Das derzeitige Dollar- und Euro-Geld wäre am besten durch den Goldstandard zu ersetzen – nicht zufällig sei mit Judy Shelton eine Kandidatin für einen Direktorenposten bei der US-Notenbank Fed nominiert worden, die sich für eine Rückkehr zum Goldstandard ausgesprochen hat. Schließlich sei das Steuersystem radikal zu reformieren: komplett abgeschafft gehörten alle Steuern, die den Anreiz zu Leistung mindern, ebenso der Rundfunkbeitrag. Für die Kernaufgaben des Staates (Inneres/Justiz, Äußeres, Verteidigung und Finanzen), reichten dann 15 Prozent der Wirtschaftsleistung des Landes.

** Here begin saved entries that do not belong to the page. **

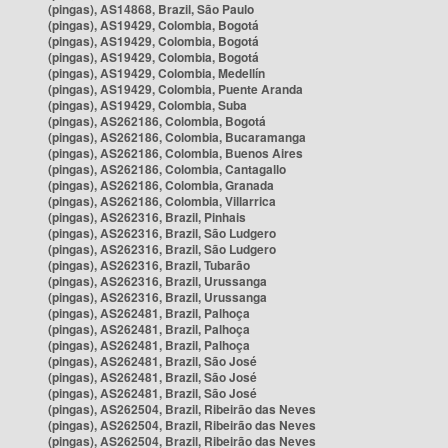
(pingas), AS14868, Brazil, São Paulo
(pingas), AS19429, Colombia, Bogotá
(pingas), AS19429, Colombia, Bogotá
(pingas), AS19429, Colombia, Bogotá
(pingas), AS19429, Colombia, Medellín
(pingas), AS19429, Colombia, Puente Aranda
(pingas), AS19429, Colombia, Suba
(pingas), AS262186, Colombia, Bogotá
(pingas), AS262186, Colombia, Bucaramanga
(pingas), AS262186, Colombia, Buenos Aires
(pingas), AS262186, Colombia, Cantagallo
(pingas), AS262186, Colombia, Granada
(pingas), AS262186, Colombia, Villarrica
(pingas), AS262316, Brazil, Pinhais
(pingas), AS262316, Brazil, São Ludgero
(pingas), AS262316, Brazil, São Ludgero
(pingas), AS262316, Brazil, Tubarão
(pingas), AS262316, Brazil, Urussanga
(pingas), AS262316, Brazil, Urussanga
(pingas), AS262481, Brazil, Palhoça
(pingas), AS262481, Brazil, Palhoça
(pingas), AS262481, Brazil, Palhoça
(pingas), AS262481, Brazil, São José
(pingas), AS262481, Brazil, São José
(pingas), AS262481, Brazil, São José
(pingas), AS262504, Brazil, Ribeirão das Neves
(pingas), AS262504, Brazil, Ribeirão das Neves
(pingas), AS262504, Brazil, Ribeirão das Neves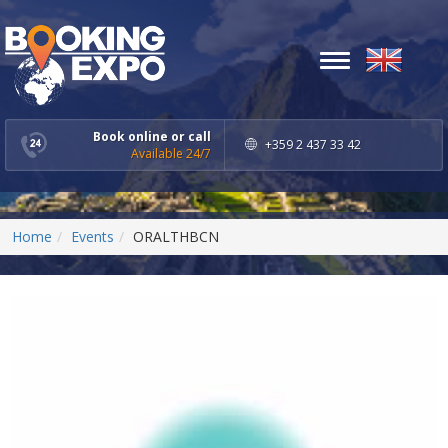
Toggle
navigation
Book online or call
+359 2 437 33 42
Available 24/7
Home
Events
ORALTHBCN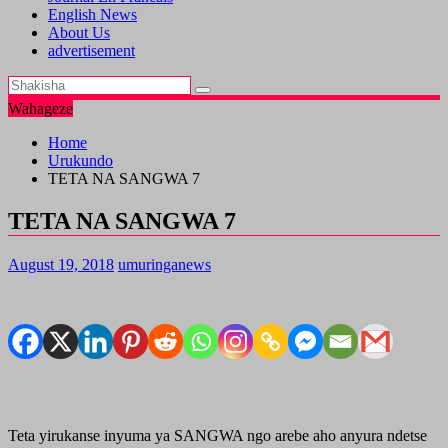
English News
About Us
advertisement
Wahageze
Home
Urukundo
TETA NA SANGWA 7
TETA NA SANGWA 7
August 19, 2018
umuringanews
Teta yirukanse inyuma ya SANGWA ngo arebe aho anyura ndetse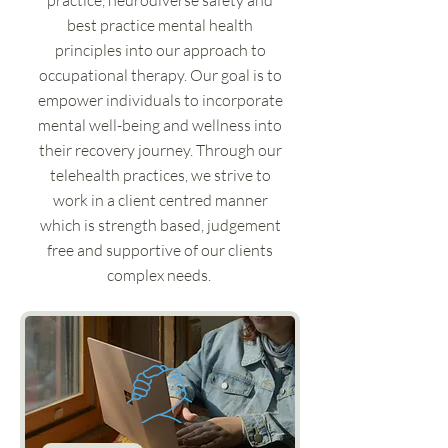
practice, neurodiverse safety and
best practice mental health
principles into our approach to
occupational therapy. Our goal is to
empower individuals to incorporate
mental well-being and wellness into
their recovery journey. Through our
telehealth practices, we strive to
work in a client centred manner
which is strength based, judgement
free and supportive of our clients
complex needs.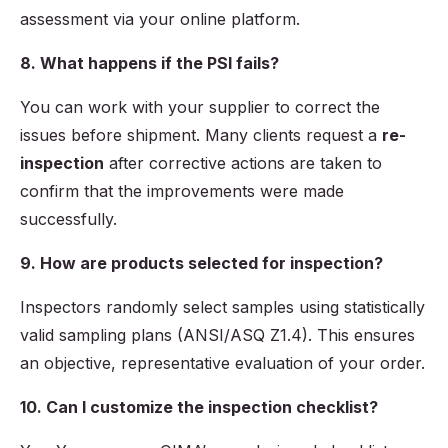
assessment via your online platform.
8. What happens if the PSI fails?
You can work with your supplier to correct the
issues before shipment. Many clients request a
re-
inspection
after corrective actions are taken to
confirm that the improvements were made
successfully.
9. How are products selected for inspection?
Inspectors randomly select samples using statistically
valid sampling plans (ANSI/ASQ Z1.4). This ensures
an objective, representative evaluation of your order.
10. Can I customize the inspection checklist?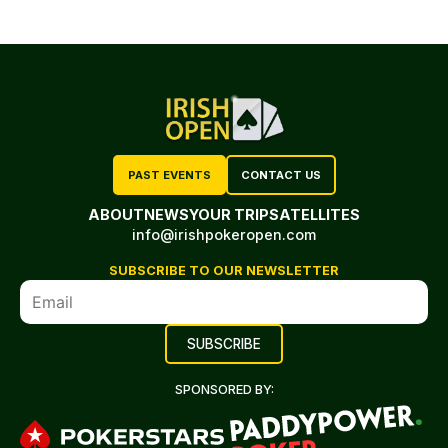
PAST EVENTS
CONTACT US
ABOUT
NEWS
YOUR TRIP
SATELLITES
info@irishpokeropen.com
SUBSCRIBE TO OUR NEWSLETTER
SPONSORED BY: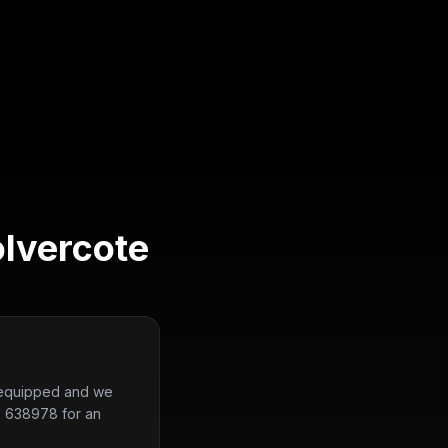
lvercote
ly equipped and we
2 638978 for an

So utopisch diese Verheißungen klangen, so nüchtern waren die vorangegangenen Diagnosen, etwa der Vortrag des Edelmetall- und Goldminen-Experten Martin Siegel (Stabilitas). So erlebten wir „keine Corona-, sondern eine Finanzkrise“. Lag der Anleihenbestand der EZB im Jahr 2011 noch bei Null, belief sich die Summe im Jahr 2019 bereits auf 2.559 Milliarden Euro. Laut der Bank of America seien 50 der 600 größten europäischen Unternehmen „wandelnde Tote“ (Zombies), also nicht mehr überlebensfähig, wenn die EZB deren Schulden in Form von Anleihen nicht mehr aufkauft. Obgleich der aktuelle Goldpreis leicht überbewertet sei, wäre aufgrund der Zentralbank-Politik noch eine Steigerung bis zu 2.400 Dollar pro Unze denkbar, wobei das Wachstums­potential bei den Gold- und Silberminen selbst deutlich größer sei.

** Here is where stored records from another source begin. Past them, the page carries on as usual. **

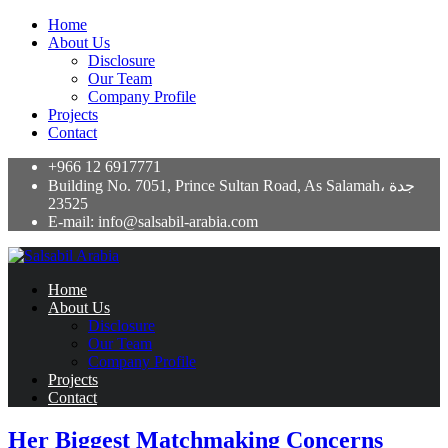
Home
About Us
Disclosure
Our Team
Company Profile
Projects
Contact
+966 12 6917771
Building No. 7051, Prince Sultan Road, As Salamah، جدة
23525
E-mail: info@salsabil-arabia.com
Home
About Us
Disclosure
Our Team
Company Profile
Projects
Contact
Her Biggest Matchmaking Concerns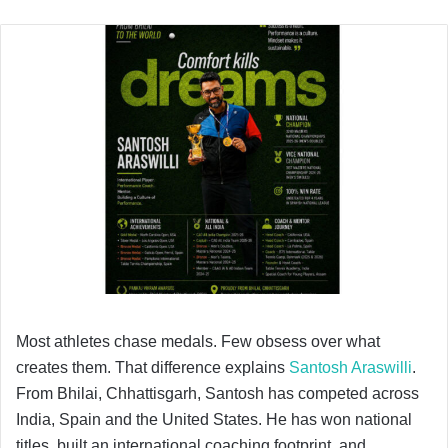
Most athletes chase medals. Few obsess over what
creates them. That difference explains
Santosh Araswilli
.
From Bhilai, Chhattisgarh, Santosh has competed across
India, Spain and the United States. He has won national
titles, built an international coaching footprint, and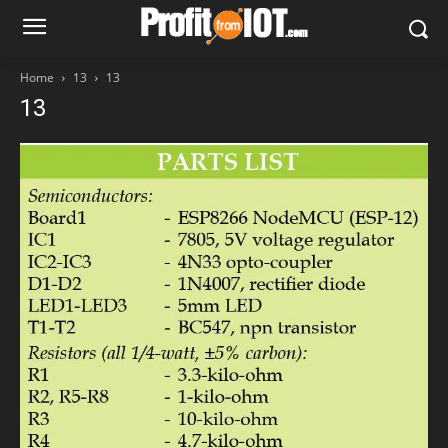
Home
13
13
13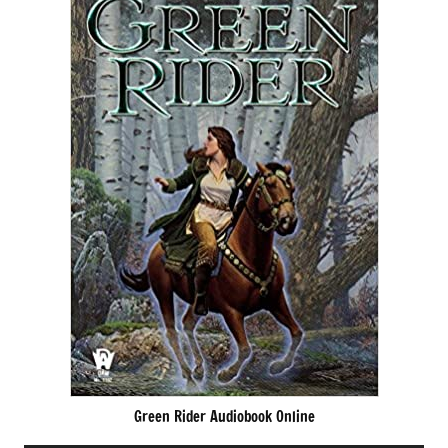
Green Rider Audiobook Online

Thorsten Polleit, Chef des libertären Ludwig-von-Mises-Instituts Deutschland, dessen kommendes Buch den Titel „Der Anti-Kapitalist“ trägt, glaubt hingegen nicht an einen nahe bevorstehenden globalen Finanzcrash, wahrscheinlicher seien finanzielle Repression, Helikoptergeld und unbegrenzte Bankenrettungen. Der einzige Weg, der Geldentwertung zu entgehen, seien Gold und Silber sowie die Investition in einen diversifizierten Weltaktienmarkt-Index.
Schließlich, so warnte „Vermögensvermehrer“ Markus Elsässer, flüchte das Kapital wie ein scheues Reh. Das läßt den Zuhörer an die Massenmigration von Milliarden denken, sozusagen an an die Börse Geflüchteten. Hier war Florian Homm der rechte Mann: Wichtiger als Rendite sei „Asset Protection“, etwa durch die Transformation in eine Körperschaft, möglichst außerhalb der EU.